Another argument against 99% is, ehm, the human nature. History has consistently shown that humans don’t perform well at agreeing with each other. Wherever you’re dependent on humans to teach your system, especially in highly subjective tasks such as mental health diagnosis, legal judgement, or macroeconomic analysis, you can bet your bottom dollar on a lot of controversy. And if humans cannot agree on the “right” answer, how can you expect anything close to 99% from a machine?
For machine learning practitioners, 99% is an unlucky number. You don’t see anybody celebrating it. Instead, you see people scratching their heads, staring melancholically at their screens, thinking: “Why me?” That’s because 99% often flags the dreaded problem of overfitting — simply put, when everything works great on your training data but sucks in practice.
Don’t pull your expectations out of thin air. Instead, make sure you understand your baselines and ask the right questions:
- What is the current human performance?
- What can we achieve with a naïve solution?
- Is there a state-of-the-art solution we can follow?
- What is the inter-rater agreement? Do even humans agree on the correct answers?
- What are the costs of a wrong prediction?
- How can we design the user experience to acknowledge and communicate uncertainty?

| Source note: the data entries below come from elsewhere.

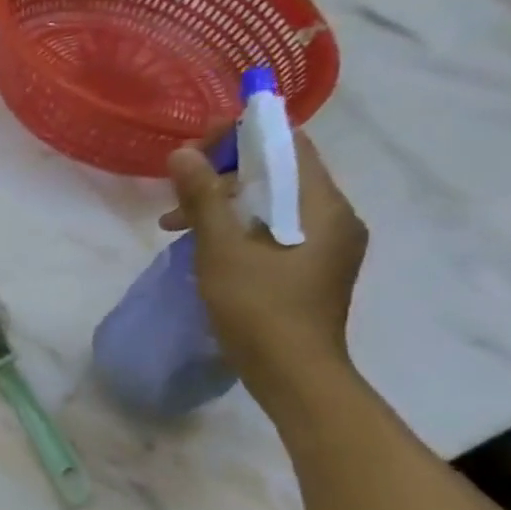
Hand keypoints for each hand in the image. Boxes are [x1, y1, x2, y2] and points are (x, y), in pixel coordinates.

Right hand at [163, 130, 367, 399]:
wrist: (292, 374)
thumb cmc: (258, 308)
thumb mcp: (221, 249)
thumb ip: (203, 198)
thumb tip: (182, 154)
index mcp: (324, 207)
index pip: (289, 146)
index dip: (244, 135)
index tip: (198, 144)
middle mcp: (334, 219)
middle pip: (280, 174)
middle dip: (225, 173)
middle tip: (178, 187)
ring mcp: (325, 246)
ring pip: (272, 204)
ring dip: (224, 203)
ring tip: (176, 223)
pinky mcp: (310, 268)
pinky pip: (273, 229)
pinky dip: (237, 227)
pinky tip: (204, 245)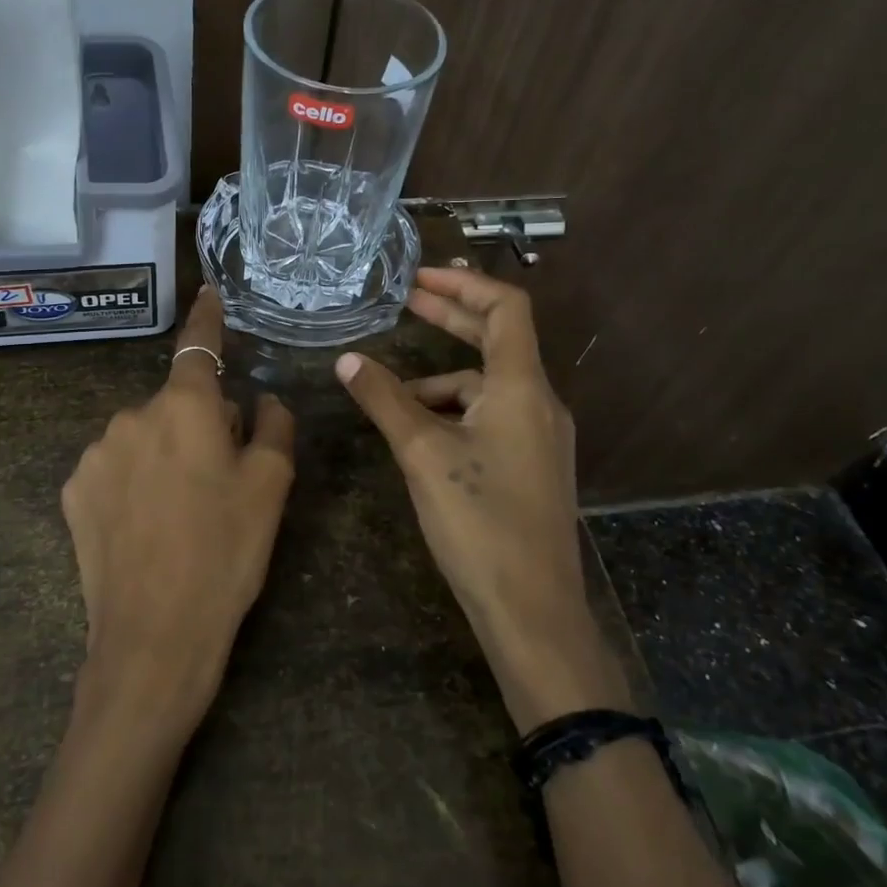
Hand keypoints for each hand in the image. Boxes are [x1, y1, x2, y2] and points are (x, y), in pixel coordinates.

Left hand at [61, 287, 294, 735]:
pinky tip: (144, 527)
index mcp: (185, 407)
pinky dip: (133, 481)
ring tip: (180, 513)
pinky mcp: (72, 489)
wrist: (154, 635)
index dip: (207, 317)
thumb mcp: (271, 488)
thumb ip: (272, 427)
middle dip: (199, 425)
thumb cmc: (226, 553)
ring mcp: (95, 452)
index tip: (209, 292)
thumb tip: (261, 399)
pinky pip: (114, 468)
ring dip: (164, 454)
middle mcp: (132, 415)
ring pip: (144, 436)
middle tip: (219, 481)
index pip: (199, 345)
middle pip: (176, 403)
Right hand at [335, 266, 630, 730]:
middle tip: (405, 302)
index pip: (506, 309)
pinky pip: (491, 418)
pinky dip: (454, 413)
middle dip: (451, 319)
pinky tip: (420, 435)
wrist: (531, 609)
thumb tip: (347, 360)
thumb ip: (385, 400)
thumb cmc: (479, 522)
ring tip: (392, 398)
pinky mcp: (531, 466)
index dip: (464, 285)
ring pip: (487, 387)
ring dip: (441, 381)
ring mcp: (539, 437)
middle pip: (498, 340)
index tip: (419, 278)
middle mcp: (540, 403)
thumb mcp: (422, 454)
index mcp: (522, 388)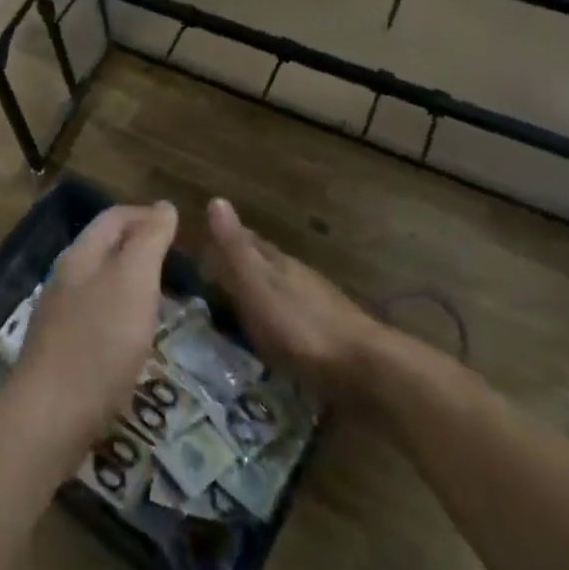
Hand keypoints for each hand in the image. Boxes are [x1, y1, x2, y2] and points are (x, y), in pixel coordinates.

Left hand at [7, 202, 176, 465]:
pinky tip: (135, 334)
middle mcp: (66, 278)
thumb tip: (163, 206)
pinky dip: (121, 311)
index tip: (179, 226)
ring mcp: (60, 315)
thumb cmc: (99, 342)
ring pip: (100, 282)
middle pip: (104, 247)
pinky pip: (96, 315)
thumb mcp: (133, 281)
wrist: (50, 417)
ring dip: (130, 279)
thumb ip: (148, 241)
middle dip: (138, 244)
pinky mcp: (62, 350)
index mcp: (81, 255)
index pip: (114, 217)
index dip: (146, 214)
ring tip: (162, 293)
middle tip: (175, 258)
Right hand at [205, 198, 385, 393]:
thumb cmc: (300, 326)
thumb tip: (216, 199)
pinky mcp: (329, 337)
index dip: (227, 240)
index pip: (249, 242)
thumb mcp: (258, 286)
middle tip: (216, 271)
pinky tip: (274, 334)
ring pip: (282, 290)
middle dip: (244, 264)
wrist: (363, 369)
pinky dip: (278, 319)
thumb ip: (236, 249)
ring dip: (262, 292)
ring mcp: (318, 306)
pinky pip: (294, 318)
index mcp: (278, 264)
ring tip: (240, 304)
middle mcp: (299, 278)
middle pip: (267, 264)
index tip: (205, 241)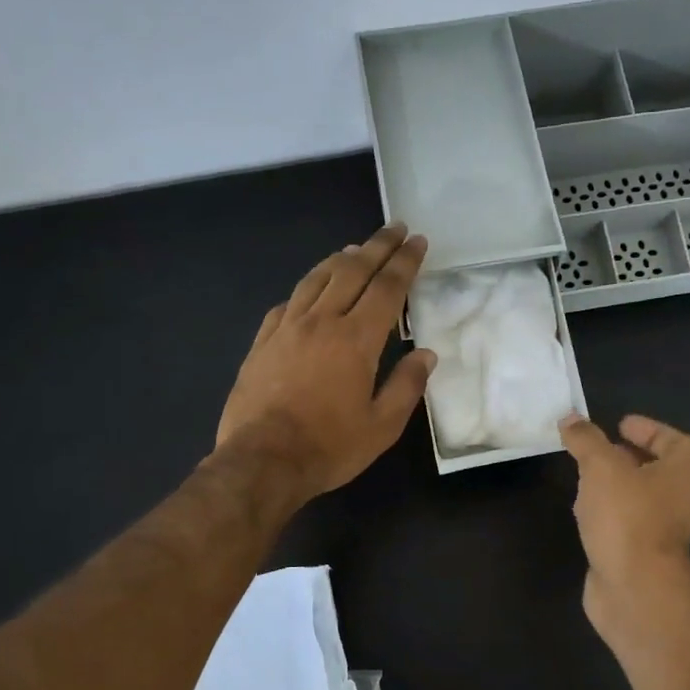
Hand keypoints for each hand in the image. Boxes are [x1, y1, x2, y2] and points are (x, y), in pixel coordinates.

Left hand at [216, 224, 434, 501]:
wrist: (262, 461)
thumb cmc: (329, 447)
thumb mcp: (382, 426)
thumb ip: (406, 386)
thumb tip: (426, 355)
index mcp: (356, 340)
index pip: (386, 288)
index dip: (404, 262)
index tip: (416, 241)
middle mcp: (321, 322)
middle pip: (351, 271)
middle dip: (376, 246)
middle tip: (393, 229)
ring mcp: (287, 329)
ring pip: (315, 280)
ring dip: (339, 260)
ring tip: (354, 249)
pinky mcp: (262, 343)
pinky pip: (287, 303)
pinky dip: (306, 289)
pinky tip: (310, 291)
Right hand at [559, 413, 689, 639]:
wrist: (634, 590)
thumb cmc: (628, 518)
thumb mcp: (602, 467)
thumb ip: (586, 440)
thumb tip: (571, 419)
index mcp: (677, 474)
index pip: (678, 443)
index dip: (653, 430)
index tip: (620, 425)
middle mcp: (671, 501)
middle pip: (654, 471)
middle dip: (625, 458)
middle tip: (594, 450)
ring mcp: (652, 532)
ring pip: (633, 500)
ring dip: (610, 487)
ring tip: (580, 477)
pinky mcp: (631, 556)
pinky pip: (617, 526)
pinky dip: (600, 516)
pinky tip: (579, 514)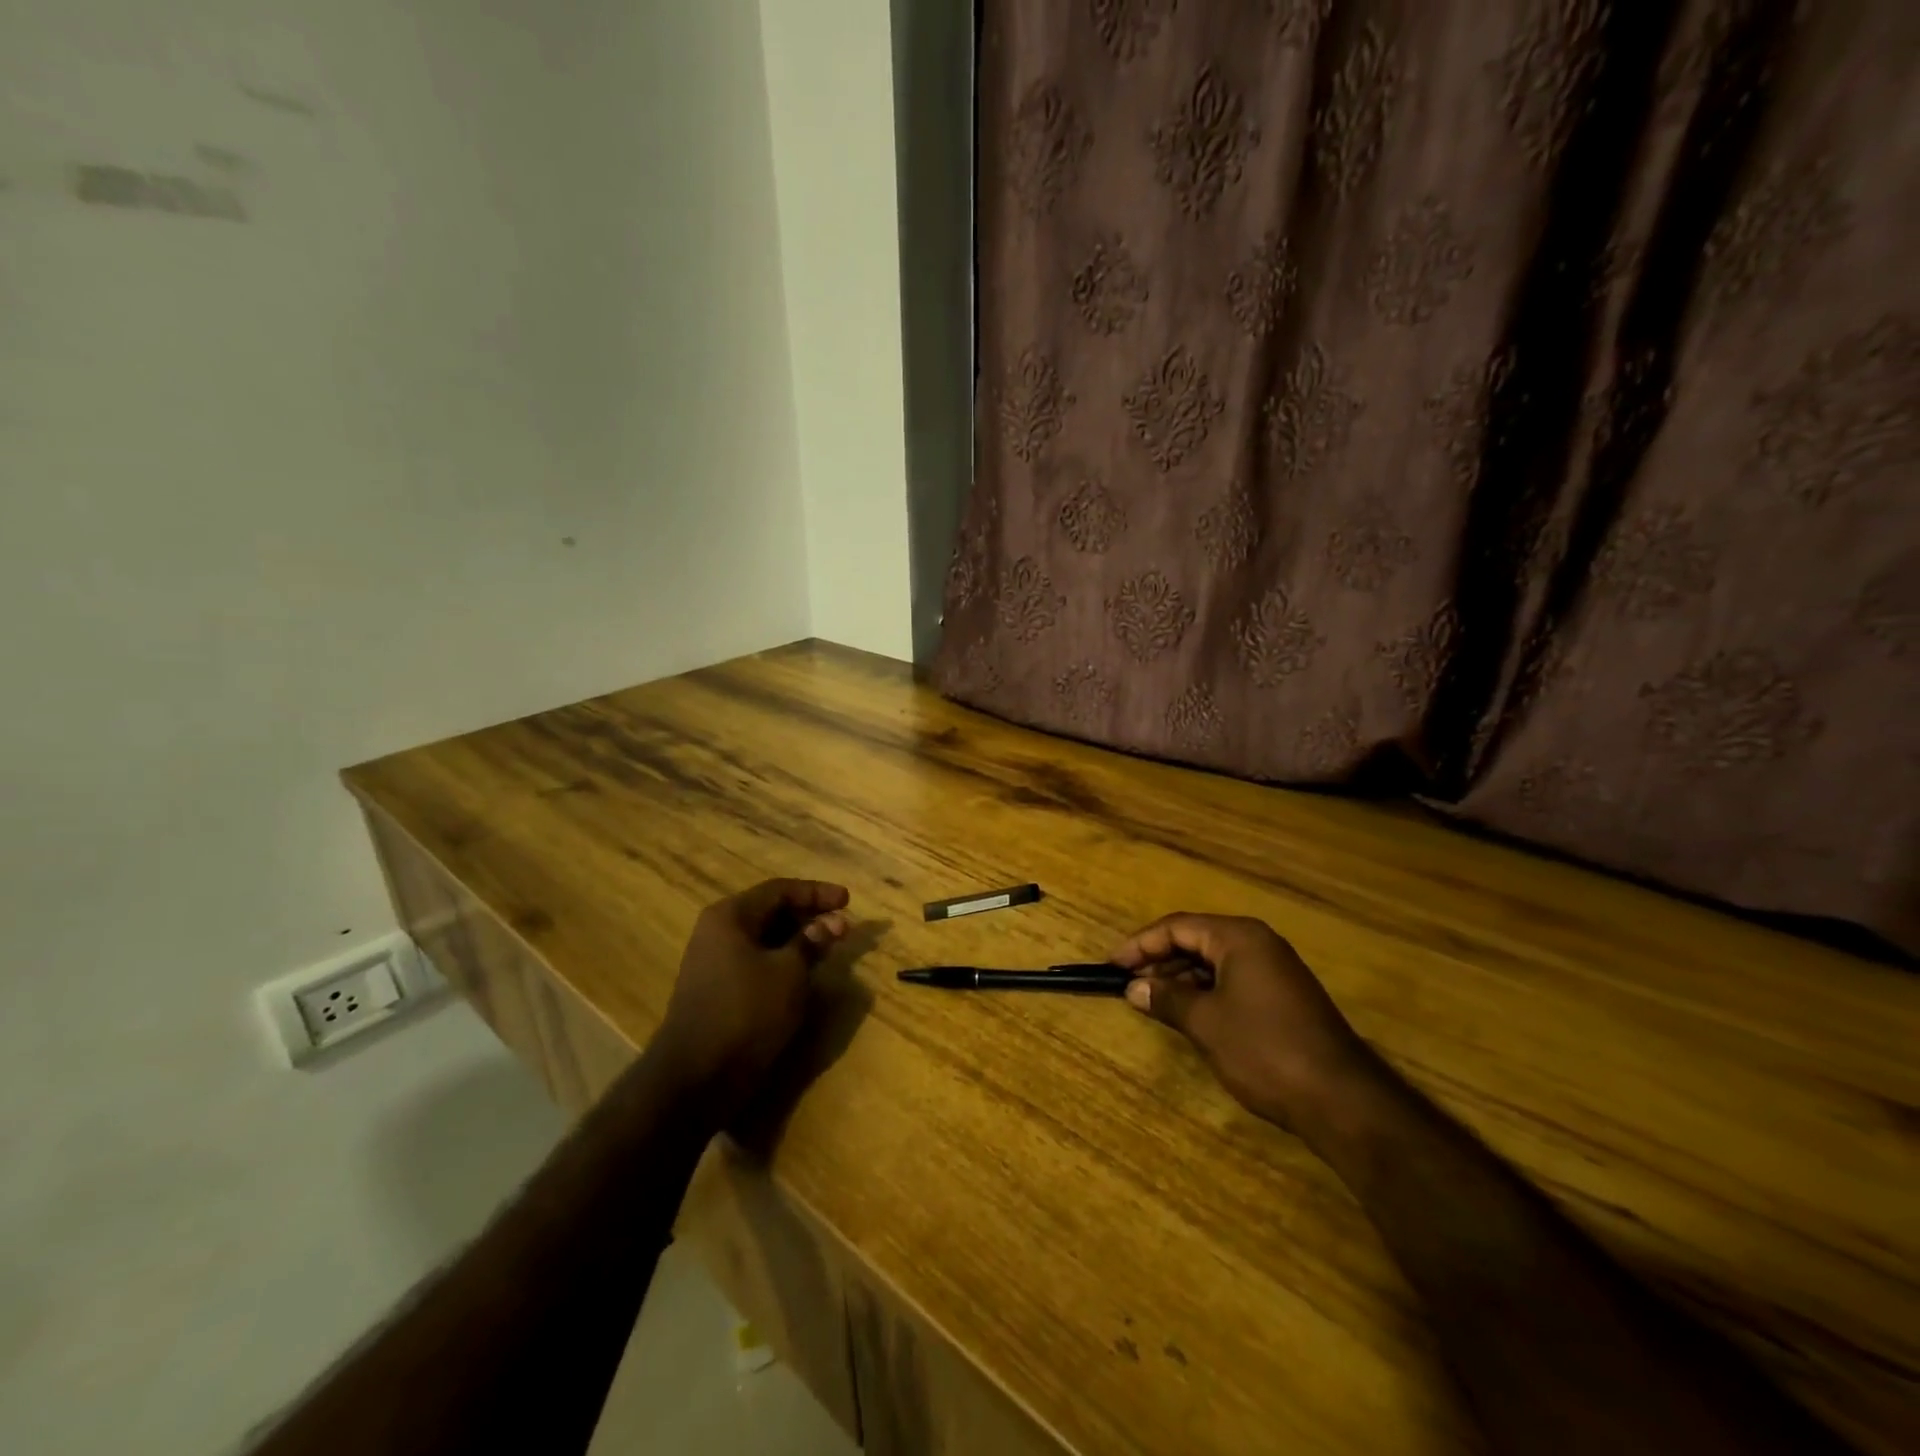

If you’re responsible for an AI project, understanding your metrics is your most important homework. The good news is that you’re familiar with hundreds of metrics already — from sports betting odds through GDP to EBITDA and ROI. You only need to add one or two more to your toolkit. You cannot manage what you cannot measure, and there’s really no excuse.
This article will have the right impact if you:
- Find a legitimate metric instead of accuracy and never look back.
- Start thinking about AI expectations in a more structured way.
If you manage to impress your team with the knowledge acquired hereof, kindly send pictures of their happy faces to: firstname.lastname@example.org. I’ll feel rewarded.
Many thanks to Griffin Trent, John Lowe, Carlos Dreyfus and Eduardo Cerna for helping me shape this article.
* These might be for example: Mean Absolute Error (1), Mean Average Precision (2–4), BLEU (5), and Word Error Rate (6).
** The researchers only report AUC, or Area Under ROC Curve, which summarizes all possible behaviours of a classifier in a single number. Besides obviously not being accuracy, this metric is quite problematic itself, as explained here and here in great detail.